The IMF’s forecasts assume that outbreaks of the novel coronavirus will peak in most countries during the second quarter and fade in the second half of the year, with business closures and other containment measures gradually unwound.

A longer pandemic that lasts through the third quarter could cause a further 3% contraction in 2020 and a slower recovery in 2021, due to the “scarring” effects of bankruptcies and prolonged unemployment. A second outbreak in 2021 that forces more shutdowns could cause a reduction of 5 to 8 percentage points in the global GDP baseline forecast for next year, keeping the world in recession for a second straight year.

“It is very likely that this year the global economy will experience its worst recession since the Great Depression, surpassing that seen during the global financial crisis a decade ago,” the IMF said in its report. “The Great Lockdown, as one might call it, is projected to shrink global growth dramatically.”

The new forecasts provide a somber backdrop to the IMF and World Bank spring meetings, which are being held by videoconference this week to avoid contributing to the spread of the virus.

The meetings, which normally draw 10,000 people to Washington, have been stripped to the bare minimum, with many interactions among central bankers, finance ministers and other policymakers not taking place at a critical time.

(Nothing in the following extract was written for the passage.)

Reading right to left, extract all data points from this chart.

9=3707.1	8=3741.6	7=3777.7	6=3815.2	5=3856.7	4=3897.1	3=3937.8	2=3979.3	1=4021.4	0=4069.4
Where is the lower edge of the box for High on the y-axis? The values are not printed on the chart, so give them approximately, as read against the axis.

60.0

Gopinath warned that travel restrictions and breakdowns in supply chains threatened to reverse efficiency gains from globalization. She called on countries to refrain from restrictions on exports of medical supplies, saying a healthy recovery will not be sustainable amid de-globalization.

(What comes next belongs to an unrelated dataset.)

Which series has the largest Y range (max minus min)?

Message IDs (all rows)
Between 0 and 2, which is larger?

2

“That would severely reduce productivity in the world, and that is the last thing we want at this time,” she added.

coronavirus lockdown humanity

NOT 1932

The IMF a decade ago estimated the global economy shrank 0.7% in 2009 but has since adjusted that contraction to 0.1%.

Gopinath said the recession triggered by the coronavirus pandemic will be considerably milder than the Great Depression of 1929-1932, when global output contracted by about 10%. Industrialized economies, where more reliable data is available, showed a GDP collapse of 16% during that time, she added.

In January, before the extent of the current outbreak both inside and outside China was known, the IMF had forecast that the global economy would grow 3.3% in 2020 as U.S.-China trade tensions were easing, with 3.4% growth seen for 2021.

Advanced economies now suffering the worst outbreaks of the virus will bear the brunt of the plunge in activity. The U.S. economy will contract 5.9% in 2020, with a rebound to 4.7% growth in 2021 under the Fund’s best-case scenario.

Euro zone economies will contract by 7.5% in 2020, with hard-hit Italy seeing its GDP fall 9.1% and contractions of 8.0% in Spain, 7.0% in Germany and 7.2% in France, the Fund said. It predicted euro-area economies as a whole would match U.S. growth of 4.7% in 2021.